Depuis le début de l’année, 286 millions d’euros correspondant à un investissement total de 952 millions d’euros ont déjà été investis. Une somme répartie de la façon suivante :
  • 51 millions d’euros ont été attribués à 42 projets de R&D et d’intégration de technologies hydrogène dans le cadre des appels à projet filière du plan France Relance
  • 132 millions d’euros d’aides du Programme des Investissements d’Avenir ont été accordés pour des travaux de R&D relatifs aux avions à hydrogène dans le cadre du CORAC2 et pour aider 4 régions (Occitanie, Bourgogne-Franche-Comté, Auvergne Rhône-Alpes, Grand-Est) à acquérir 14 trains hydrogène, qui circuleront pour des essais fin 2023. Au cumul, l’investissement atteint 440 millions d’euros.
  • 55 millions d’euros, dans le cadre des programmes et équipements prioritaires de recherche, seront engagés sous peu, en faveur des laboratoires et organismes de recherche.
  • 48 millions d’euros dans le cadre des appels à projets ADEME en faveur de l’innovation, des démonstrateurs et des écosystèmes, dans 10 projets représentant 255 millions d’euros d’investissement.
Du côté des IPCEI (Projet Important d’Intérêt Européen Commun), qui nécessitent une validation par l’Europe, l’Etat indique que 15 projets d’envergure français ont été déjà pré notifiés à la Commission début septembre. Représentant un potentiel d’investissement de près de 6 milliards d’euros, ces 15 projets portent notamment sur des gigafactories d’électrolyseurs, la décarbonation de l’industrie et la production d’équipements pour la mobilité (piles à combustible, réservoirs, matériaux...).

L’objectif de 6.5 GW d’électrolyseurs jugé réalisable

Selon les études menées par France Hydrogène, le Comité stratégique de filière Nouveau Système énergétique et le CNH, l’objectif initial de 6,5 GW d’électrolyseurs d’ici à 2030 devrait être réalisable. « Le soutien apporté par l’Etat et les collectivités, au travers notamment de l’IPCEI, sera déterminant » note toutefois Bercy.

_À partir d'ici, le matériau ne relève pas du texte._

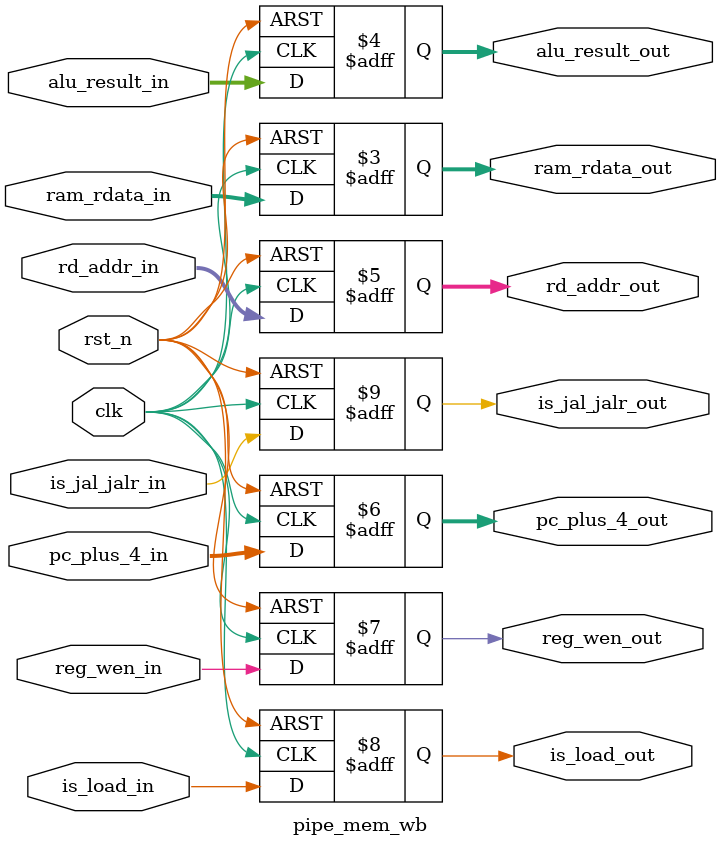
<source format=v>

module pipe_if_id(
    input wire clk,
    input wire rst_n,
    input wire stall,
    input wire flush,
    input wire [31:0] pc_in,
    input wire [31:0] inst_in,
    output reg [31:0] pc_out,
    output reg [31:0] inst_out
);
    always @(posedge clk or negedge rst_n) begin
        if (!rst_n || flush) begin
            pc_out   <= 0;
            inst_out <= 0;
        end else if (!stall) begin
            pc_out   <= pc_in;
            inst_out <= inst_in;
        end
    end
endmodule

// 2. ID -> EX 
module pipe_id_ex(
    input wire clk,
    input wire rst_n,
    input wire flush,
    input wire [31:0] pc_in,
    input wire [31:0] rs1_data_in,
    input wire [31:0] rs2_data_in,
    input wire [31:0] imm_in,
    input wire [4:0]  rd_addr_in,
    input wire [4:0]  rs1_addr_in, 
    input wire [4:0]  rs2_addr_in, 
    input wire [2:0]  funct3_in,
    input wire [3:0]  alu_op_in,
    input wire        alu_src_b_in,
    input wire        mem_wen_in,
    input wire        reg_wen_in,
    input wire        is_load_in,
    input wire        is_jal_in,
    input wire        is_jalr_in,
    input wire        is_branch_in,
    input wire        is_lui_in,
    
    output reg [31:0] pc_out,
    output reg [31:0] rs1_data_out,
    output reg [31:0] rs2_data_out,
    output reg [31:0] imm_out,
    output reg [4:0]  rd_addr_out,
    output reg [4:0]  rs1_addr_out, 
    output reg [4:0]  rs2_addr_out, 
    output reg [2:0]  funct3_out,
    output reg [3:0]  alu_op_out,
    output reg        alu_src_b_out,
    output reg        mem_wen_out,
    output reg        reg_wen_out,
    output reg        is_load_out,
    output reg        is_jal_out,
    output reg        is_jalr_out,
    output reg        is_branch_out,
    output reg        is_lui_out
);
    always @(posedge clk or negedge rst_n) begin
        if (!rst_n || flush) begin
            pc_out <= 0; rs1_data_out <= 0; rs2_data_out <= 0; imm_out <= 0; 
            rd_addr_out <= 0; rs1_addr_out <= 0; rs2_addr_out <= 0; funct3_out <= 0;
            alu_op_out <= 0; alu_src_b_out <= 0; mem_wen_out <= 0; reg_wen_out <= 0; is_load_out <= 0;
            is_jal_out <= 0; is_jalr_out <= 0; is_branch_out <= 0; is_lui_out <= 0;
        end else begin
            pc_out <= pc_in; rs1_data_out <= rs1_data_in; rs2_data_out <= rs2_data_in; 
            imm_out <= imm_in; rd_addr_out <= rd_addr_in; 
            rs1_addr_out <= rs1_addr_in; rs2_addr_out <= rs2_addr_in; 
            funct3_out <= funct3_in;
            alu_op_out <= alu_op_in; alu_src_b_out <= alu_src_b_in; mem_wen_out <= mem_wen_in; 
            reg_wen_out <= reg_wen_in; is_load_out <= is_load_in;
            is_jal_out <= is_jal_in; is_jalr_out <= is_jalr_in; is_branch_out <= is_branch_in;
            is_lui_out <= is_lui_in;
        end
    end
endmodule

// 3. EX -> MEM
module pipe_ex_mem(
    input wire clk,
    input wire rst_n,
    input wire [31:0] alu_result_in,
    input wire [31:0] rs2_data_in,
    input wire [4:0]  rd_addr_in,
    input wire [31:0] pc_plus_4_in,
    input wire        mem_wen_in,
    input wire        reg_wen_in,
    input wire        is_load_in,
    input wire        is_jal_jalr_in,
    input wire        is_lui_in,
    output reg [31:0] alu_result_out,
    output reg [31:0] rs2_data_out,
    output reg [4:0]  rd_addr_out,
    output reg [31:0] pc_plus_4_out,
    output reg        mem_wen_out,
    output reg        reg_wen_out,
    output reg        is_load_out,
    output reg        is_jal_jalr_out,
    output reg        is_lui_out
);
    always @(posedge clk or negedge rst_n) begin
        if (!rst_n) begin
            alu_result_out <= 0; rs2_data_out <= 0; rd_addr_out <= 0; pc_plus_4_out <= 0;
            mem_wen_out <= 0; reg_wen_out <= 0; is_load_out <= 0; is_jal_jalr_out <= 0;
            is_lui_out <= 0;
        end else begin
            alu_result_out <= alu_result_in; rs2_data_out <= rs2_data_in; 
            rd_addr_out <= rd_addr_in; pc_plus_4_out <= pc_plus_4_in;
            mem_wen_out <= mem_wen_in; reg_wen_out <= reg_wen_in; 
            is_load_out <= is_load_in; is_jal_jalr_out <= is_jal_jalr_in;
            is_lui_out <= is_lui_in;
        end
    end
endmodule

// 4. MEM -> WB
module pipe_mem_wb(
    input wire clk,
    input wire rst_n,
    input wire [31:0] ram_rdata_in,
    input wire [31:0] alu_result_in,
    input wire [4:0]  rd_addr_in,
    input wire [31:0] pc_plus_4_in,
    input wire        reg_wen_in,
    input wire        is_load_in,
    input wire        is_jal_jalr_in,
    output reg [31:0] ram_rdata_out,
    output reg [31:0] alu_result_out,
    output reg [4:0]  rd_addr_out,
    output reg [31:0] pc_plus_4_out,
    output reg        reg_wen_out,
    output reg        is_load_out,
    output reg        is_jal_jalr_out
);
    always @(posedge clk or negedge rst_n) begin
        if (!rst_n) begin
            ram_rdata_out <= 0; alu_result_out <= 0; rd_addr_out <= 0; pc_plus_4_out <= 0;
            reg_wen_out <= 0; is_load_out <= 0; is_jal_jalr_out <= 0;
        end else begin
            ram_rdata_out <= ram_rdata_in; alu_result_out <= alu_result_in; 
            rd_addr_out <= rd_addr_in; pc_plus_4_out <= pc_plus_4_in;
            reg_wen_out <= reg_wen_in; is_load_out <= is_load_in; is_jal_jalr_out <= is_jal_jalr_in;
        end
    end
endmodule
</source>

A l’échelle du territoire, le développement de l’hydrogène se concentrera dans un premier temps dans 7 bassins industriels majeurs.

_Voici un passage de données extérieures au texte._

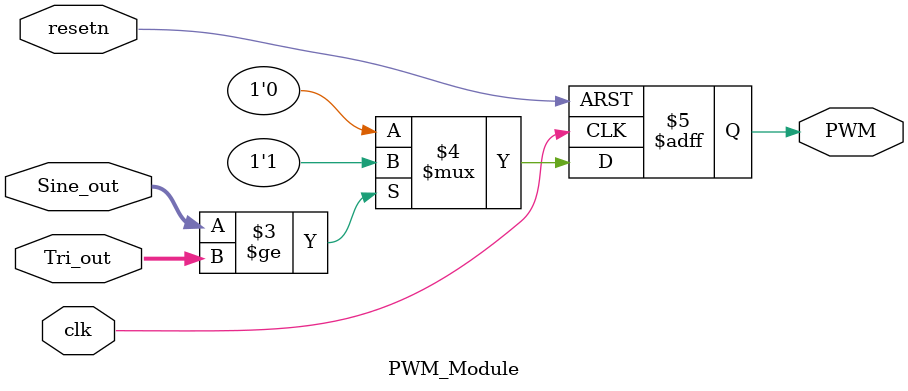
<source format=v>
`timescale 1ns / 1ps

module PWM_Module(
    input  clk,
    input  resetn,
    input  [15:0] Sine_out,
    input  [15:0] Tri_out,
    output reg PWM    
    );
    
    always @(posedge clk or negedge resetn) begin
        if(!resetn) begin
            PWM <= 1'b0;
        end
        else begin 
            PWM <= (Sine_out >= Tri_out) ? 1'b1 : 1'b0;
        end
    end
endmodule

</source>
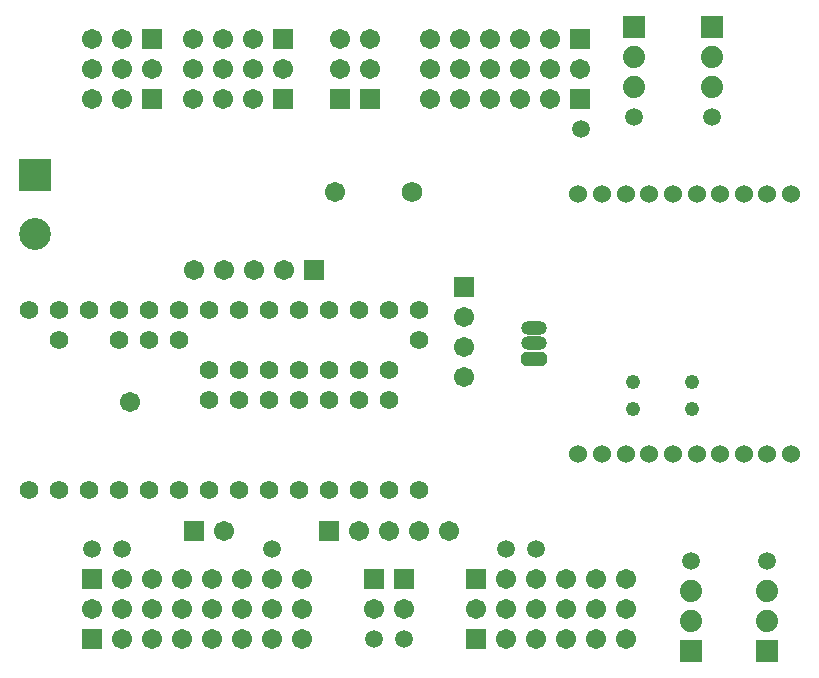
<source format=gbs>
G04 DipTrace Beta 2.3.5.2*
%INTeensy3.1XBreakout.gbs*%
%MOIN*%
%ADD34C,0.0591*%
%ADD39R,0.074X0.074*%
%ADD40C,0.074*%
%ADD43C,0.0489*%
%ADD45C,0.06*%
%ADD46C,0.0619*%
%ADD75C,0.068*%
%ADD81O,0.0867X0.0474*%
%ADD89C,0.1064*%
%ADD91R,0.1064X0.1064*%
%ADD95C,0.0671*%
%ADD97R,0.0671X0.0671*%
%FSLAX44Y44*%
G04*
G70*
G90*
G75*
G01*
%LNBotMask*%
%LPD*%
D97*
X23790Y25440D3*
D95*
Y24440D3*
X22790Y25440D3*
Y24440D3*
X21790Y25440D3*
Y24440D3*
X20790Y25440D3*
Y24440D3*
X19790Y25440D3*
Y24440D3*
X18790Y25440D3*
Y24440D3*
D97*
X23790Y23440D3*
D95*
X22790D3*
X21790D3*
X20790D3*
X19790D3*
X18790D3*
D97*
X9540Y25440D3*
D95*
Y24440D3*
X8540Y25440D3*
Y24440D3*
X7540Y25440D3*
Y24440D3*
D97*
X9540Y23440D3*
D95*
X8540D3*
X7540D3*
D97*
X13890Y25440D3*
D95*
X12890D3*
X11890D3*
X10890D3*
X13890Y24440D3*
X12890D3*
X11890D3*
X10890D3*
D97*
X13890Y23440D3*
D95*
X12890D3*
X11890D3*
X10890D3*
D97*
X7540Y5440D3*
D95*
Y6440D3*
X8540Y5440D3*
Y6440D3*
X9540Y5440D3*
Y6440D3*
X10540Y5440D3*
Y6440D3*
X11540Y5440D3*
Y6440D3*
X12540Y5440D3*
Y6440D3*
X13540Y5440D3*
Y6440D3*
X14540Y5440D3*
Y6440D3*
D97*
X7540Y7440D3*
D95*
X8540D3*
X9540D3*
X10540D3*
X11540D3*
X12540D3*
X13540D3*
X14540D3*
D97*
X20340Y5440D3*
D95*
Y6440D3*
X21340Y5440D3*
Y6440D3*
X22340Y5440D3*
Y6440D3*
X23340Y5440D3*
Y6440D3*
X24340Y5440D3*
Y6440D3*
X25340Y5440D3*
Y6440D3*
D97*
X20340Y7440D3*
D95*
X21340D3*
X22340D3*
X23340D3*
X24340D3*
X25340D3*
D97*
X19940Y17160D3*
D95*
Y16160D3*
Y15160D3*
Y14160D3*
D91*
X5640Y20890D3*
D89*
Y18921D3*
D97*
X15440Y9040D3*
D95*
X16440D3*
X17440D3*
X18440D3*
X19440D3*
D97*
X14940Y17740D3*
D95*
X13940D3*
X12940D3*
X11940D3*
X10940D3*
D97*
Y9040D3*
D95*
X11940D3*
D34*
X8540Y8440D3*
D39*
X25590Y25840D3*
D40*
Y24840D3*
Y23840D3*
D39*
X28190Y25840D3*
D40*
Y24840D3*
Y23840D3*
D39*
X27490Y5040D3*
D40*
Y6040D3*
Y7040D3*
D39*
X30040Y5040D3*
D40*
Y6040D3*
Y7040D3*
D97*
X16790Y23440D3*
D95*
Y24440D3*
Y25440D3*
D97*
X15790Y23440D3*
D95*
Y24440D3*
Y25440D3*
D97*
X16940Y7440D3*
D95*
Y6440D3*
D34*
Y5440D3*
D97*
X17940Y7440D3*
D95*
Y6440D3*
D34*
Y5440D3*
X7540Y8440D3*
X25590Y22840D3*
X28190D3*
X27490Y8040D3*
X30040D3*
X13540Y8440D3*
X23840Y22440D3*
X22340Y8440D3*
X21340D3*
G36*
X22572Y14533D2*
X22694Y14655D1*
Y14885D1*
X22572Y15007D1*
X21948D1*
X21826Y14885D1*
Y14655D1*
X21948Y14533D1*
X22572D1*
G37*
D81*
X22260Y15290D3*
Y15810D3*
D43*
X25556Y13990D3*
X27524D3*
X25556Y13110D3*
X27524D3*
D95*
X8790Y13320D3*
D75*
X18180Y20340D3*
D95*
X15620D3*
D45*
X23740Y20271D3*
X24527D3*
X25315D3*
X26102D3*
X26890D3*
X27677D3*
X28464D3*
X29252D3*
X30039D3*
X30827D3*
X23740Y11609D3*
X24527D3*
X25315D3*
X26102D3*
X26890D3*
X27677D3*
X28464D3*
X29252D3*
X30039D3*
X30827D3*
D46*
X5440Y10390D3*
X6440D3*
X7440D3*
X8440D3*
X9440D3*
X10440D3*
X11440D3*
X12440D3*
X13440D3*
X14440D3*
X15440D3*
X16440D3*
X17440D3*
X18440D3*
Y15390D3*
Y16390D3*
X17440D3*
X16440D3*
X15440D3*
X14440D3*
X13440D3*
X12440D3*
X11440D3*
X10440D3*
X9440D3*
X8440D3*
X7440D3*
X6440D3*
X5440D3*
X6440Y15390D3*
X8440D3*
X9440D3*
X10440D3*
X17440Y13390D3*
Y14390D3*
X16440Y13390D3*
X15440D3*
X14440D3*
X13440D3*
X16440Y14390D3*
X15440D3*
X14440D3*
X13440D3*
X12440D3*
X11440D3*
X12440Y13390D3*
X11440D3*
M02*

</source>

L’enjeu de la réglementation

En matière de réglementation, l’objectif est d’identifier en amont les différentes barrières susceptibles de ralentir le développement de la filière.

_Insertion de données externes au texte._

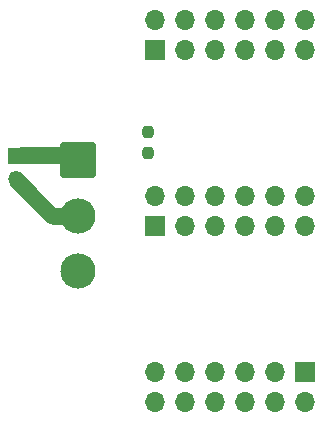
<source format=gbr>
%TF.GenerationSoftware,KiCad,Pcbnew,7.0.5*%
%TF.CreationDate,2024-01-18T17:38:35-05:00*%
%TF.ProjectId,CONN,434f4e4e-2e6b-4696-9361-645f70636258,rev?*%
%TF.SameCoordinates,Original*%
%TF.FileFunction,Soldermask,Bot*%
%TF.FilePolarity,Negative*%
%FSLAX46Y46*%
G04 Gerber Fmt 4.6, Leading zero omitted, Abs format (unit mm)*
G04 Created by KiCad (PCBNEW 7.0.5) date 2024-01-18 17:38:35*
%MOMM*%
%LPD*%
G01*
G04 APERTURE LIST*
G04 Aperture macros list*
%AMRoundRect*
0 Rectangle with rounded corners*
0 $1 Rounding radius*
0 $2 $3 $4 $5 $6 $7 $8 $9 X,Y pos of 4 corners*
0 Add a 4 corners polygon primitive as box body*
4,1,4,$2,$3,$4,$5,$6,$7,$8,$9,$2,$3,0*
0 Add four circle primitives for the rounded corners*
1,1,$1+$1,$2,$3*
1,1,$1+$1,$4,$5*
1,1,$1+$1,$6,$7*
1,1,$1+$1,$8,$9*
0 Add four rect primitives between the rounded corners*
20,1,$1+$1,$2,$3,$4,$5,0*
20,1,$1+$1,$4,$5,$6,$7,0*
20,1,$1+$1,$6,$7,$8,$9,0*
20,1,$1+$1,$8,$9,$2,$3,0*%
G04 Aperture macros list end*
%ADD10C,0.745075*%
%ADD11C,0.150000*%
%ADD12R,1.350000X1.350000*%
%ADD13O,1.350000X1.350000*%
%ADD14R,1.700000X1.700000*%
%ADD15O,1.700000X1.700000*%
%ADD16RoundRect,0.102000X-1.387500X1.387500X-1.387500X-1.387500X1.387500X-1.387500X1.387500X1.387500X0*%
%ADD17C,2.979000*%
%ADD18RoundRect,0.237500X-0.237500X0.250000X-0.237500X-0.250000X0.237500X-0.250000X0.237500X0.250000X0*%
G04 APERTURE END LIST*
D10*
X135532537Y-100548621D02*
G75*
G03*
X135532537Y-100548621I-372537J0D01*
G01*
D11*
X132360000Y-94798621D02*
X135910000Y-94798621D01*
X135910000Y-96048621D01*
X132360000Y-96048621D01*
X132360000Y-94798621D01*
G36*
X132360000Y-94798621D02*
G01*
X135910000Y-94798621D01*
X135910000Y-96048621D01*
X132360000Y-96048621D01*
X132360000Y-94798621D01*
G37*
X135210000Y-99948621D02*
X136260000Y-99948621D01*
X136260000Y-101218621D01*
X135210000Y-101218621D01*
X135210000Y-99948621D01*
G36*
X135210000Y-99948621D02*
G01*
X136260000Y-99948621D01*
X136260000Y-101218621D01*
X135210000Y-101218621D01*
X135210000Y-99948621D01*
G37*
X135440000Y-99998621D02*
X134700000Y-101028621D01*
X131600000Y-97928621D01*
X132490000Y-97048621D01*
X135440000Y-99998621D01*
G36*
X135440000Y-99998621D02*
G01*
X134700000Y-101028621D01*
X131600000Y-97928621D01*
X132490000Y-97048621D01*
X135440000Y-99998621D01*
G37*
D12*
%TO.C,J10*%
X131990000Y-95428621D03*
D13*
X131990000Y-97428621D03*
%TD*%
D14*
%TO.C,J1*%
X143810000Y-86465599D03*
D15*
X143810000Y-83925599D03*
X146350000Y-86465599D03*
X146350000Y-83925599D03*
X148890000Y-86465599D03*
X148890000Y-83925599D03*
X151430000Y-86465599D03*
X151430000Y-83925599D03*
X153970000Y-86465599D03*
X153970000Y-83925599D03*
X156510000Y-86465599D03*
X156510000Y-83925599D03*
%TD*%
D16*
%TO.C,S1*%
X137240000Y-95804610D03*
D17*
X137240000Y-100504610D03*
X137240000Y-105204610D03*
%TD*%
D14*
%TO.C,J2*%
X156510000Y-113743621D03*
D15*
X156510000Y-116283621D03*
X153970000Y-113743621D03*
X153970000Y-116283621D03*
X151430000Y-113743621D03*
X151430000Y-116283621D03*
X148890000Y-113743621D03*
X148890000Y-116283621D03*
X146350000Y-113743621D03*
X146350000Y-116283621D03*
X143810000Y-113743621D03*
X143810000Y-116283621D03*
%TD*%
D14*
%TO.C,J3*%
X143810000Y-101373621D03*
D15*
X143810000Y-98833621D03*
X146350000Y-101373621D03*
X146350000Y-98833621D03*
X148890000Y-101373621D03*
X148890000Y-98833621D03*
X151430000Y-101373621D03*
X151430000Y-98833621D03*
X153970000Y-101373621D03*
X153970000Y-98833621D03*
X156510000Y-101373621D03*
X156510000Y-98833621D03*
%TD*%
D18*
%TO.C,R1*%
X143210000Y-93398621D03*
X143210000Y-95223621D03*
%TD*%
M02*

</source>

Une première réunion a été organisée en ce sens le 28 mai dernier. France Hydrogène, en collaboration avec l’ensemble des fédérations professionnelles, a déjà recensé les problématiques. Celles-ci ont été regroupées dans 8 thématiques : la production, le stockage, les réseaux, le transport, la distribution, les véhicules, la fiscalité, les marchés publics. Chacune des thématiques donnera lieu à un ou plusieurs groupes de travail spécifiques.
La prochaine réunion du CNH permettra de faire le point sur l’avancée de ces travaux, mais également d’aborder les questions relatives à la normalisation ou à la formation.